### THINGS TO DO
(a) Write out each line of the transliterated Hebrew verse in the d'var Torah on Parashat Sh'lach L'cha.
(b) Extend the d'var Torah on Parashat Sh'lach L'cha, picking up after its translation of Numbers 14:3.
— START OF PASSAGE GIVEN —
D’Var Torah By: Cantor Josh Breitzer

At the start of Parashat Sh’lach L’cha, God tells Moses to send representatives from the 12 Israelite tribes to scout the Promised Land. With the exception of Caleb and Joshua, the scouts’ report is far from promising. Their physical description of the land’s inhabitants causes such an outcry within the community that, at the start of Numbers 14, we are told everyone wept all night long. Among their worries, in Numbers 14:3, we hear the following:

V’lamah Adonai meivi otanu

El ha-aretz hazot linpol bacherev

Nasheinu v’tapeinu yih’yu lavaz

Halo tov lanu shuv Mitzraimah

וְלָמָ֣ה יְ֠הֹוָ֠ה מֵבִ֨יא אֹתָ֜נוּ

אֶל־הָאָ֤רֶץ הַזֹּאת֙ לִנְפֹּ֣ל בַּחֶ֔רֶב

נָשֵׁ֥ינוּ וְטַפֵּ֖נוּ יִהְי֣וּ לָבַ֑ז

הֲל֧וֹא ט֦וֹב לָ֖נוּ שׁ֥וּב מִצְרָֽיְמָה׃

“Why is The Eternal bringing us to that land to fall by the sword? Our wives and children will be carried off! Wouldn’t it be better for us to return to Egypt?”
— END OF PASSAGE GIVEN —
— START OF RECORDED INFORMATION —
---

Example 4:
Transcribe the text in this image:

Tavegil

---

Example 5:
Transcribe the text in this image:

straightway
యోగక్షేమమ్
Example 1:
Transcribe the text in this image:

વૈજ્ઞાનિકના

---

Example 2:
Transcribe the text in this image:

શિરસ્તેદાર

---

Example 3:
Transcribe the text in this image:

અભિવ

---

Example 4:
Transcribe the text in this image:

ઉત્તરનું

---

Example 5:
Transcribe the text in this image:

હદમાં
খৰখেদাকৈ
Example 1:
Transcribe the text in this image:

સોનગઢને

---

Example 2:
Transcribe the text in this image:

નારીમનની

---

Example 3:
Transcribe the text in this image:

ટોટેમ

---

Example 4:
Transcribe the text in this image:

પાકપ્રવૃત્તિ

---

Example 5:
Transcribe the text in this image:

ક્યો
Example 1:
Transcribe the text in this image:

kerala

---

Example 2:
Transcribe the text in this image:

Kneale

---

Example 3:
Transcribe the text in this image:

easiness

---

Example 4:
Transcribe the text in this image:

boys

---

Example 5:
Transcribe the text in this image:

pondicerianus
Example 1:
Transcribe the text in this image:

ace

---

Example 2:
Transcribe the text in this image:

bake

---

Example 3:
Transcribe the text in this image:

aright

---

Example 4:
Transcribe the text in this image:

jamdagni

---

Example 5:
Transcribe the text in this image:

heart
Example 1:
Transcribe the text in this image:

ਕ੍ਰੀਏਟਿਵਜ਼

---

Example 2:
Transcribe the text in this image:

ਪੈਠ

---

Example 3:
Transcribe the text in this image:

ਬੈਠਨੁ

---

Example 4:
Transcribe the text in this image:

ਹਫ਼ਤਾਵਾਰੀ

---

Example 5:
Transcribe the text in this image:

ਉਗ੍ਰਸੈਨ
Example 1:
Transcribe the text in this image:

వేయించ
— END OF RECORDED INFORMATION —
### RESULTS OF THE TASKS
(a)
V'lamah Adonai meivi otanu
El ha-aretz hazot linpol bacherev
Nasheinu v'tapeinu yih'yu lavaz
Halo tov lanu shuv Mitzraimah

(b)
The final phrase of this verse, “halo tov lanu” (wouldn’t it be better, or, more literally, more good) is accented with a very rare trope called, “mercha kefula” (double lengthening). This trope happens only five times in the entire Torah, which might lead some to believe that each instance was a scribal error. After all, the appearance of the trope looks similar to a more familiar and commonplace trope, t’vir. We can observe the difference underneath the initial letter tet in the table below:

ט֛וֹב

ט֦וֹב

Knowing how ancient Torah scribes wrote with quill and ink, it is easy to imagine that what should have been a single dot smeared into a curve. It may have been a slip of the hand or the scribe was startled by something. But because of the sanctity of these words, our tradition dictates that even human errors have something to teach us. Wouldn’t it be “more good” for contemporary biblical editors to correct the anomalous trope?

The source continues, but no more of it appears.